UK flagship festival Glastonbury has been asked to reduce noise and improve crowd control ahead of the 2023 event.
Organisers have been told by Mendip District Council, which is responsible for issuing the licence for the festival, that there were concerns over the way the festival is managed.
In a report published by the council, it said that this year’s festival was seen as well-planned and well-managed, but that there was still room for improvements.
The report comes after some festival-goers complained about the crowds being unsafe, while some residents in the local area have said the noise from the 2022 festival was the worst noise they have experienced.
At a recent council scrutiny meeting, Pilton (where Glastonbury is held) resident Nick Hall said the noise levels this year were much worse than during previous editions.
As reported by ITV News, he said: “Loud amplified music continued until 1am on Friday morning. Over the weekend period, there were multiple complaints about noise going on until 4am.”

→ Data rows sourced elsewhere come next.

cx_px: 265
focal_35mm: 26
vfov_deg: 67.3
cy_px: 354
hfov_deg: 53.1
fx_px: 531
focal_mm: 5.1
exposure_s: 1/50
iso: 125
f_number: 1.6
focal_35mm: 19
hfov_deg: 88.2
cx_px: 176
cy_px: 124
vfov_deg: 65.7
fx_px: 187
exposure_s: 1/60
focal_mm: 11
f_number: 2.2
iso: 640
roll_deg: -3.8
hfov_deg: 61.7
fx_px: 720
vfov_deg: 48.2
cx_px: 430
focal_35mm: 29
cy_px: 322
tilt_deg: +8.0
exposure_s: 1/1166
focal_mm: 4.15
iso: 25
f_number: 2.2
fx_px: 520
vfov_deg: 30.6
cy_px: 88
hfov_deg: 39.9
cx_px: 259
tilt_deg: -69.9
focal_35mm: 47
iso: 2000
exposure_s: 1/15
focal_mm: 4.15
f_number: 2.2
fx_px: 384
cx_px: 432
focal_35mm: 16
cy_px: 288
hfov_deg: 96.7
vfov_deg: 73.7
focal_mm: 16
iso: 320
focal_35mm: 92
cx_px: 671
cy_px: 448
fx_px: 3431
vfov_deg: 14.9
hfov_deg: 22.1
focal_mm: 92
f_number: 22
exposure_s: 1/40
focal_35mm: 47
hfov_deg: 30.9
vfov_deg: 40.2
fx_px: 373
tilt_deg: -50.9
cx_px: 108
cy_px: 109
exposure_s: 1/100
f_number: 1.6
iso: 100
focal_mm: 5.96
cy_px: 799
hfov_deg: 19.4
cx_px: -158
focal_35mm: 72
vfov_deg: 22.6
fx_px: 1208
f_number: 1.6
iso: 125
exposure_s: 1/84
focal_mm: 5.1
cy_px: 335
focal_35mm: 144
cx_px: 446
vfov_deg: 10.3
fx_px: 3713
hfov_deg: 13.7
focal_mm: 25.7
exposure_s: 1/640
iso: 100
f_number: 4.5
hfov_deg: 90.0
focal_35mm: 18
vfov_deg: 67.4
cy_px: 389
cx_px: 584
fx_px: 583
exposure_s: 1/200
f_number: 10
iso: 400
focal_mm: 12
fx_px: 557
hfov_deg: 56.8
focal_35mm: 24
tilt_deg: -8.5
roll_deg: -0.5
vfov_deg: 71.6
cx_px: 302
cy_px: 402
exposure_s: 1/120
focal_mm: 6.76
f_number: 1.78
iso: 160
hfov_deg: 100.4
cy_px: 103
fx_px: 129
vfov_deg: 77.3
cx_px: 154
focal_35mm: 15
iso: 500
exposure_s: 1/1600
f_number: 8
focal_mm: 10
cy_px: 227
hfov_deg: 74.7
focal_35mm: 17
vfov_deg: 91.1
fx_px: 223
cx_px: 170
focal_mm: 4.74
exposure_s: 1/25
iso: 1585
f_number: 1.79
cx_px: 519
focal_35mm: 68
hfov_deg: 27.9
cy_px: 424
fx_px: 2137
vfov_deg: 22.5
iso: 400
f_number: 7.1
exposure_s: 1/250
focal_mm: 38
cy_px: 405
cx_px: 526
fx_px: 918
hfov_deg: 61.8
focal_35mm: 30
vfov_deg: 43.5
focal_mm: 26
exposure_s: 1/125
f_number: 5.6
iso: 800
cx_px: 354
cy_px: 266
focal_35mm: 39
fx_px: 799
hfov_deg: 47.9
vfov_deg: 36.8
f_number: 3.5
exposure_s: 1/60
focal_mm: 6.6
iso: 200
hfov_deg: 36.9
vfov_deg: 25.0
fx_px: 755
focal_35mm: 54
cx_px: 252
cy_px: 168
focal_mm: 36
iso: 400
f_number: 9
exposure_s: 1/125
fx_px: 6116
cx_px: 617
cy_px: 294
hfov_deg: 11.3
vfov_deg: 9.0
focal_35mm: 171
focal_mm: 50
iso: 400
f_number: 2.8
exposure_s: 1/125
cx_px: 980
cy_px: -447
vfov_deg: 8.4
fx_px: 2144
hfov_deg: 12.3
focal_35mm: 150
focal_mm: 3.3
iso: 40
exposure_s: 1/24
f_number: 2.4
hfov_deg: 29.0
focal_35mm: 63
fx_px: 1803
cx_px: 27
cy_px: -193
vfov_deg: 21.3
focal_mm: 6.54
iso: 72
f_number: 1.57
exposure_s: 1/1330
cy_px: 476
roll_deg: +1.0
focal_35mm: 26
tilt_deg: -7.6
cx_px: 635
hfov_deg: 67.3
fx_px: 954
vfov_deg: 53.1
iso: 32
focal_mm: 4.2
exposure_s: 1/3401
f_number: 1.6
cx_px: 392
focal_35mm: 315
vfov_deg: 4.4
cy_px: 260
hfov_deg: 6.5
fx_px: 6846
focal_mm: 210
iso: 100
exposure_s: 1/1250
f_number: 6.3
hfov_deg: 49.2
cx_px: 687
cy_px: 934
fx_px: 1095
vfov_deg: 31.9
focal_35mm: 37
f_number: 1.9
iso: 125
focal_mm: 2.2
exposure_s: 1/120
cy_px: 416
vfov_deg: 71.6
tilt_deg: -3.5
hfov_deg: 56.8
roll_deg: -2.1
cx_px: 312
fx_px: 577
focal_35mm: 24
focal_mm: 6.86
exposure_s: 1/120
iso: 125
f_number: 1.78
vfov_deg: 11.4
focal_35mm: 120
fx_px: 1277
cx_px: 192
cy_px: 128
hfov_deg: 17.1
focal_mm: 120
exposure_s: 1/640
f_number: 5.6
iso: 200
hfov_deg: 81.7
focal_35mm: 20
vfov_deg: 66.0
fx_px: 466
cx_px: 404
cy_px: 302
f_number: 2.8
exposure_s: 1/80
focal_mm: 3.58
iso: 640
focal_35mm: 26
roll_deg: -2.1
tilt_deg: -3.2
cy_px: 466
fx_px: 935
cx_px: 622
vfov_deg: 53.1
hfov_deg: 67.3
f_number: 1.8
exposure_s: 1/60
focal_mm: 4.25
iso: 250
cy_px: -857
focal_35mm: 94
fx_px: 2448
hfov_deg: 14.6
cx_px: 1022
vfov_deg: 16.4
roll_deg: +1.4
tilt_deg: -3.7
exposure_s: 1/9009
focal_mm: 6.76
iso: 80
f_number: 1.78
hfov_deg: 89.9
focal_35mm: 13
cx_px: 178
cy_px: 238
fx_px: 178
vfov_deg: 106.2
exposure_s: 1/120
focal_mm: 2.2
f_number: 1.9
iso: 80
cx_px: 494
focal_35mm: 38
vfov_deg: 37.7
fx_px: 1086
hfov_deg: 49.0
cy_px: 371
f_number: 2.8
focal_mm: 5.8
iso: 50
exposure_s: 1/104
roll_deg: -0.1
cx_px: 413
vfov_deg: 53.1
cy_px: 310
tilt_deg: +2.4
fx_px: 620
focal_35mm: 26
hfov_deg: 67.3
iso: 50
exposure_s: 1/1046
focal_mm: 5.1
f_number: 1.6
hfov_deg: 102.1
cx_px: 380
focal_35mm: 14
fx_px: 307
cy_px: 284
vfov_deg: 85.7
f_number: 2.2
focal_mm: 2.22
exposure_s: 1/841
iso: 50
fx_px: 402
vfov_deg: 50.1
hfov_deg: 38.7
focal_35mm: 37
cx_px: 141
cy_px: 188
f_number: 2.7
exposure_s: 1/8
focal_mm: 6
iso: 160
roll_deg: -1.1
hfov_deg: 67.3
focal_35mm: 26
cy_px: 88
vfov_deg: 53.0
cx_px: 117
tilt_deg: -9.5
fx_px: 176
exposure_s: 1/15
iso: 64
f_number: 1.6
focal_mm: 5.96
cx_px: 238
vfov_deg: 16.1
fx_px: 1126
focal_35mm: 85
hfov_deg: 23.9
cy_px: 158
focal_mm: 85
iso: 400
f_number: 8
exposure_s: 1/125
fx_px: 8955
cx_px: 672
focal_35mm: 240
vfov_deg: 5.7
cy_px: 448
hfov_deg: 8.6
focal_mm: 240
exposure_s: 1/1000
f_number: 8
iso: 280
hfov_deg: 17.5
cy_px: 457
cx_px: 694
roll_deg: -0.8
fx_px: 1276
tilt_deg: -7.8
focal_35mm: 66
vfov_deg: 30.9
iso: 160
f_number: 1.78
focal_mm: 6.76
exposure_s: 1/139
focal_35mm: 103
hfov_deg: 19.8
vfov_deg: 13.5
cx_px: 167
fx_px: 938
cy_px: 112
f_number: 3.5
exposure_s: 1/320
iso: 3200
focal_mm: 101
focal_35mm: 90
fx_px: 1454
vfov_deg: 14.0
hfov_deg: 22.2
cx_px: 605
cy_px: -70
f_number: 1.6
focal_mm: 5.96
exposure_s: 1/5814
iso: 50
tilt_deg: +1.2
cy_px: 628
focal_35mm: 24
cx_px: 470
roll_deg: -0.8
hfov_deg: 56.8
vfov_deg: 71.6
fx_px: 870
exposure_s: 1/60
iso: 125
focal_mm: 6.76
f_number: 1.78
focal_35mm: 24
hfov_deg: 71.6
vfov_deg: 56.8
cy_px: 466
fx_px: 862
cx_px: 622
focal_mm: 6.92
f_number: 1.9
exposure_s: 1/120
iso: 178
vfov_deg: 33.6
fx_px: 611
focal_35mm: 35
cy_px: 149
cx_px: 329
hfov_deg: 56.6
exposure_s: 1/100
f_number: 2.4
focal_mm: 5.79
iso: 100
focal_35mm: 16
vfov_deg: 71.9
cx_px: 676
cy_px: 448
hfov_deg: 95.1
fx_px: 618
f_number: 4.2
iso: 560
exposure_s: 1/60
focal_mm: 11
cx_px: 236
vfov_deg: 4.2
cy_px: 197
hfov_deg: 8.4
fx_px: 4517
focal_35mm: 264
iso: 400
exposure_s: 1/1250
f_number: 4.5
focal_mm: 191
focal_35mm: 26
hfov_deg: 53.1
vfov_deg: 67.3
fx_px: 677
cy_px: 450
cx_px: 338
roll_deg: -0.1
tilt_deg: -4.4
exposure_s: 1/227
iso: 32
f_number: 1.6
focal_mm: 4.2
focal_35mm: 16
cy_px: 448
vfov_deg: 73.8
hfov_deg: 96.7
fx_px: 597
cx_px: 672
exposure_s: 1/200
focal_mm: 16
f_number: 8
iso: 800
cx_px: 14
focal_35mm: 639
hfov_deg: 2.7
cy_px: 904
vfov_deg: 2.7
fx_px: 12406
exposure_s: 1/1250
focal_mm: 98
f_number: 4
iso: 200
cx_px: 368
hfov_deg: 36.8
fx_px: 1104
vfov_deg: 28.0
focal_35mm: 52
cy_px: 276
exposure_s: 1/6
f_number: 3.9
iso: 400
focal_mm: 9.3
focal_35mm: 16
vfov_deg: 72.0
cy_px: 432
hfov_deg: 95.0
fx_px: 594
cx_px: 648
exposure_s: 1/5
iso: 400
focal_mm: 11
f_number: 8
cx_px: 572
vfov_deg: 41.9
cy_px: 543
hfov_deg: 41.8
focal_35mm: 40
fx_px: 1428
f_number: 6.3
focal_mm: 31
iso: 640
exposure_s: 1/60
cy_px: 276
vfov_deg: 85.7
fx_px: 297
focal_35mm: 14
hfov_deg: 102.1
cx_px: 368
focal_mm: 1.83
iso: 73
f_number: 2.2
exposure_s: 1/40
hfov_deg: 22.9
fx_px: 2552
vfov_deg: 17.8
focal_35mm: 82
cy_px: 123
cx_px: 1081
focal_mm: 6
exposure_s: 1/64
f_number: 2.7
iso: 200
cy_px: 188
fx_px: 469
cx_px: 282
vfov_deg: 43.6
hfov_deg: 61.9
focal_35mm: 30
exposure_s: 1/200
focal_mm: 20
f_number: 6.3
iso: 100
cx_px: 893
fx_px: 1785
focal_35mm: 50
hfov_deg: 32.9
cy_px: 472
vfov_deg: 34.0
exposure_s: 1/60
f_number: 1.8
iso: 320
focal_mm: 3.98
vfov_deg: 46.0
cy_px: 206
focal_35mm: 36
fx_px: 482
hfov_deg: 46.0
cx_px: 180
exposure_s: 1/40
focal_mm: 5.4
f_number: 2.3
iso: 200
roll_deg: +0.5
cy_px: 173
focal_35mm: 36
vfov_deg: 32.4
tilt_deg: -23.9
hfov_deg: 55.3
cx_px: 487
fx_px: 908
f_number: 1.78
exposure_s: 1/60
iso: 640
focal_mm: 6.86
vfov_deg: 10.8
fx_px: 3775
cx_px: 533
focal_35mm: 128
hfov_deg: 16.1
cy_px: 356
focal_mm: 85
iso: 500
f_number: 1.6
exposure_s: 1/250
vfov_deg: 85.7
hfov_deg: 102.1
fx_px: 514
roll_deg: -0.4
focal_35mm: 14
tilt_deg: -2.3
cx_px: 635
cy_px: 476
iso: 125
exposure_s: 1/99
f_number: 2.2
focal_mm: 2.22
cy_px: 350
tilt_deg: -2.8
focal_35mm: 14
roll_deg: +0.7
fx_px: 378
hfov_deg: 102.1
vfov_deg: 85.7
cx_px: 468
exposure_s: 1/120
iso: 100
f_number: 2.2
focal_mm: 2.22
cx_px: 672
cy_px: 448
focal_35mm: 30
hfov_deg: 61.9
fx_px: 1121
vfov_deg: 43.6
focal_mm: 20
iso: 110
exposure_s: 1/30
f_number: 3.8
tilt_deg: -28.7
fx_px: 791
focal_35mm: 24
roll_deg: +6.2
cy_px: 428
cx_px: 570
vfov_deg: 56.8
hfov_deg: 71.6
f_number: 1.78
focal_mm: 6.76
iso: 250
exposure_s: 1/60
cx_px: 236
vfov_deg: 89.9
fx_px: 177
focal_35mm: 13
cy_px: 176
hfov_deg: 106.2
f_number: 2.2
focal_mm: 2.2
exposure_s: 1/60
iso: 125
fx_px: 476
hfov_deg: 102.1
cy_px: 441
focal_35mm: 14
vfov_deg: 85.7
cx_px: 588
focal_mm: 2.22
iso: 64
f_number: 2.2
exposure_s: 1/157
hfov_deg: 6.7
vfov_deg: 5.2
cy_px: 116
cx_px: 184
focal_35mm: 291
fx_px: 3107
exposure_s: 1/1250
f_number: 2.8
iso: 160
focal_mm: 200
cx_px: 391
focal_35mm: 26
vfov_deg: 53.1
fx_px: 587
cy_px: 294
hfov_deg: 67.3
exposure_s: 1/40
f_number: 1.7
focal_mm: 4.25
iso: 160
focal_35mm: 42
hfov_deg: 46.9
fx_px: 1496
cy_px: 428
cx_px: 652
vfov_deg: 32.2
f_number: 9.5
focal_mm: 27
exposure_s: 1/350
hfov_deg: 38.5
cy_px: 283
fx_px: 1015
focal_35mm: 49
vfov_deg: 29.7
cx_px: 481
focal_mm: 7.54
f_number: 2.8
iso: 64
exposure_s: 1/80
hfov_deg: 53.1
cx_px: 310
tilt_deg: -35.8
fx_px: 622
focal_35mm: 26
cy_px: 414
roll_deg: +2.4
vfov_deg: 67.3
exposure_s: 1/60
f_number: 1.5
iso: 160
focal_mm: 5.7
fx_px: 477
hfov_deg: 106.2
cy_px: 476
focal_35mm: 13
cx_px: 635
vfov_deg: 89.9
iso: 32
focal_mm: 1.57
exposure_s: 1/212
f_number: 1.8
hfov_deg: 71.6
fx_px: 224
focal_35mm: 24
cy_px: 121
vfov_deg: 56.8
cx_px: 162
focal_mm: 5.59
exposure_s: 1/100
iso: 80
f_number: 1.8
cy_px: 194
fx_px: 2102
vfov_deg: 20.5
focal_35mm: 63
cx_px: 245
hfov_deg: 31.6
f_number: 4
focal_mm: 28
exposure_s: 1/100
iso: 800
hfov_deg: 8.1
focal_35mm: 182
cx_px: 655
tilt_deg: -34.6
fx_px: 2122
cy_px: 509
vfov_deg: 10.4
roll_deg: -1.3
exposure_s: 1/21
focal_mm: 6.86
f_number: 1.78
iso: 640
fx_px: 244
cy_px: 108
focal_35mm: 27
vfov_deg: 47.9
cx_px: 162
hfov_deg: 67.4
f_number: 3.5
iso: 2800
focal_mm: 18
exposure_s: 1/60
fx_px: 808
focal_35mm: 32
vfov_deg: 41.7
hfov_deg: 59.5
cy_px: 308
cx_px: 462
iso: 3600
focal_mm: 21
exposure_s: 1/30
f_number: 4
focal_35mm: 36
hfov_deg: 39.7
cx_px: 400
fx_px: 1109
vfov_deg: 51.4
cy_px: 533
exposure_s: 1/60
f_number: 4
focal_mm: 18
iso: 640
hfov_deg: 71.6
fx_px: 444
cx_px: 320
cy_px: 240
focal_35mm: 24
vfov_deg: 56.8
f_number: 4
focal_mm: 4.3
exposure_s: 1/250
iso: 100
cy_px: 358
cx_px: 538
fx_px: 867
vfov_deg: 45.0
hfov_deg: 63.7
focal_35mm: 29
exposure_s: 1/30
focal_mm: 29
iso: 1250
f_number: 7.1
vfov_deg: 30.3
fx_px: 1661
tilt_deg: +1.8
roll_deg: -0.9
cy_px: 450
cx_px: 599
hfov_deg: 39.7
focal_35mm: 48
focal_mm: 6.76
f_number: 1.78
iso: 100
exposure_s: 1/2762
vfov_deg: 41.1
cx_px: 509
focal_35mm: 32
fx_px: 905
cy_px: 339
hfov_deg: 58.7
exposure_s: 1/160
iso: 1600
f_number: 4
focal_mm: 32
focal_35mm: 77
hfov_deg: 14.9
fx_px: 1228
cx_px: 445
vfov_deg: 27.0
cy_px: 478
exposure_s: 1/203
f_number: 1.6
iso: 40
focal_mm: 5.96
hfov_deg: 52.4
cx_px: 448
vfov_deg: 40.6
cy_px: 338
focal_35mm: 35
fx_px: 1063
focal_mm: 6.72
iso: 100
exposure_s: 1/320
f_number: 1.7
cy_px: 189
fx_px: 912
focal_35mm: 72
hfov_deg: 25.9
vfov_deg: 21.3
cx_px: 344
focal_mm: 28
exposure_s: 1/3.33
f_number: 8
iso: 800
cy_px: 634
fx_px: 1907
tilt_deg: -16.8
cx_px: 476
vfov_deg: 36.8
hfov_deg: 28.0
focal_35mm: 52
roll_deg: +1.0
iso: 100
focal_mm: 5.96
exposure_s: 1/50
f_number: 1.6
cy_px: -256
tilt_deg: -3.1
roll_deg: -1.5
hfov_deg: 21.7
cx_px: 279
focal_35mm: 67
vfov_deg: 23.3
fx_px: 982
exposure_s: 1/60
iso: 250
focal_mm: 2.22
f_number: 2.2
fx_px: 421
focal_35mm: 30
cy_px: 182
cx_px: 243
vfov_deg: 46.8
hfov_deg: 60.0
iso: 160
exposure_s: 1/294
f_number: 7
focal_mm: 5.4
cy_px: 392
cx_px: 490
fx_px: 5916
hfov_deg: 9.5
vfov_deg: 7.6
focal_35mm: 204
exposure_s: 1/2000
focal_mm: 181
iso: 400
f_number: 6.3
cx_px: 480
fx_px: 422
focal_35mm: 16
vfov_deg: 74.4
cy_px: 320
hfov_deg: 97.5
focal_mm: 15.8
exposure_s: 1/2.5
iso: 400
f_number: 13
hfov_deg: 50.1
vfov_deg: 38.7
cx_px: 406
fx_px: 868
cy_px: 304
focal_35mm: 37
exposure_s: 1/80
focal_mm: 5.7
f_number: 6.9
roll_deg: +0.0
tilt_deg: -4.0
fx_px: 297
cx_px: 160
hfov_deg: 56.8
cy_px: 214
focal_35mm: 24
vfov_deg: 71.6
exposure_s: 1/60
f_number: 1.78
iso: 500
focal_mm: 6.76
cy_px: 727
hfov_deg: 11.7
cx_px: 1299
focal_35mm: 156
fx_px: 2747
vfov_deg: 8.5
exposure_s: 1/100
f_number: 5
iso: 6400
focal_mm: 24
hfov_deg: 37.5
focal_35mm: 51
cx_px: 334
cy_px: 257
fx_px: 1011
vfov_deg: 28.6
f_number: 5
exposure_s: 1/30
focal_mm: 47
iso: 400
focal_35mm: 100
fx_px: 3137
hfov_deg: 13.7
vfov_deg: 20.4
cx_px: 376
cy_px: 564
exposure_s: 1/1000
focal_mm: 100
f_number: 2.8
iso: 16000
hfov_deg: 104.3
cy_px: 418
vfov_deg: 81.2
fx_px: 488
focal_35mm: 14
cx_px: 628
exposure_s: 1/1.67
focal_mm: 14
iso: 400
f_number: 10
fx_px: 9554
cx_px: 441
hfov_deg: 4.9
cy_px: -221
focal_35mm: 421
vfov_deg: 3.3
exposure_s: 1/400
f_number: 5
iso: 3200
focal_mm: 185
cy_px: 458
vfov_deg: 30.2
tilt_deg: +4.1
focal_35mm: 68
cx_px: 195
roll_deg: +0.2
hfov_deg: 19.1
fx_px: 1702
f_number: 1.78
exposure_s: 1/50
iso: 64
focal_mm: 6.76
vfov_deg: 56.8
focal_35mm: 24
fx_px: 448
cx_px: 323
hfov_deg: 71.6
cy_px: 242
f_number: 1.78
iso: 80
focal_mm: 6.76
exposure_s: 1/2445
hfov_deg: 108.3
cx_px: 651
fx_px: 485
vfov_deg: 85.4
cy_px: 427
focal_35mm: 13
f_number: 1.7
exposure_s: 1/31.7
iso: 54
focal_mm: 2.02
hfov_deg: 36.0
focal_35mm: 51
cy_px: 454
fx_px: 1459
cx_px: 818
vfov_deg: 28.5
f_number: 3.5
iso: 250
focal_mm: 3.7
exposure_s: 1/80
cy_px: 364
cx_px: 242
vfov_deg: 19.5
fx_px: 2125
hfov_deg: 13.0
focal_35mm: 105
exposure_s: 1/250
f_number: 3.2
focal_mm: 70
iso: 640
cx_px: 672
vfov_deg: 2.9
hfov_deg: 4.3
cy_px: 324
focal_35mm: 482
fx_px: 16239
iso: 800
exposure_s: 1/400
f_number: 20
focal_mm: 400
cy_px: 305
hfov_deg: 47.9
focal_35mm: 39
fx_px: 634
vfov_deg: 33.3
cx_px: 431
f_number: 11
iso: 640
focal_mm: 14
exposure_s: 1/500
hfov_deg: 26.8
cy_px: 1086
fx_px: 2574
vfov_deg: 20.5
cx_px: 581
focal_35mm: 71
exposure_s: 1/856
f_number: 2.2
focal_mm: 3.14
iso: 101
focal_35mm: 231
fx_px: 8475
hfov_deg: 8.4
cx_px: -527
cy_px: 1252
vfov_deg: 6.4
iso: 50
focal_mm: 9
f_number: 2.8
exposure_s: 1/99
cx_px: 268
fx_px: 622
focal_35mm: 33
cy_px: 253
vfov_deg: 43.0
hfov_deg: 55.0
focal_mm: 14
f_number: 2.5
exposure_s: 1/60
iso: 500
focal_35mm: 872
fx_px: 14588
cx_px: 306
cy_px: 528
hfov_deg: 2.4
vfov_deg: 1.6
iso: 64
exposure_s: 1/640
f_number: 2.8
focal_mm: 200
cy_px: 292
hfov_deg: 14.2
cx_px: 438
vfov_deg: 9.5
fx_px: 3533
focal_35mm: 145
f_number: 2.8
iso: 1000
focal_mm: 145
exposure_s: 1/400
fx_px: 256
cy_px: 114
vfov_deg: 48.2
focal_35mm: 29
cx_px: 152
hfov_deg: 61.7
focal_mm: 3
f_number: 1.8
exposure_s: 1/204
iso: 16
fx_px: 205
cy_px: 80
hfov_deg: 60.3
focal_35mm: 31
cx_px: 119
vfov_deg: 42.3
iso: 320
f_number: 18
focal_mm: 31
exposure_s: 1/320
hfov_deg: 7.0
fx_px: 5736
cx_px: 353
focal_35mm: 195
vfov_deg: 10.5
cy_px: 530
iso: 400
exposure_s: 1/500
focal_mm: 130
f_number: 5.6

The council said that more work was needed to “address excessive loudness and low-frequency noise” through monitoring and restrictions on time. Mendip council also said that work was needed to achieve “improvements to crowd distribution across the site” to prevent injuries and crowd crushes.
During the meeting, a new strategy was outlined and included the need to control the number of tents and festival-goers at campsites, in order to reduce fire risk.
Two representatives from Glastonbury Festival Events, which organises the event, were present with a further member joining via phone. The organisers are set to provide a response to the criticisms in writing within the next few months.
“This year I had constituents contact me about the noise of the festival – even the local MP did the same,” said Councillor Chris Inchley, who chaired the meeting. “Talking to people who actually went to the festival, one comment made by many people was about the actual number of people on the site, especially on the Sunday.
“They said they felt rather unsafe with the volume of people.”
Councillor Heather Shearer added that the festival site was large enough for all ticket-holders, but more needed to be done by organisers to control crowds in particular areas.
“It is recognised as something that the festival organisers need to be thinking about,” Shearer said. “Because it’s such a massive site, it’s clearly big enough for the people if it goes to the pinnacle of its numbers. The issue is really about crowd dynamics – about the pinch points when they move.”
It was also revealed earlier this year that ticket prices were increased to £340 ($410/€396) with a £5 booking fee.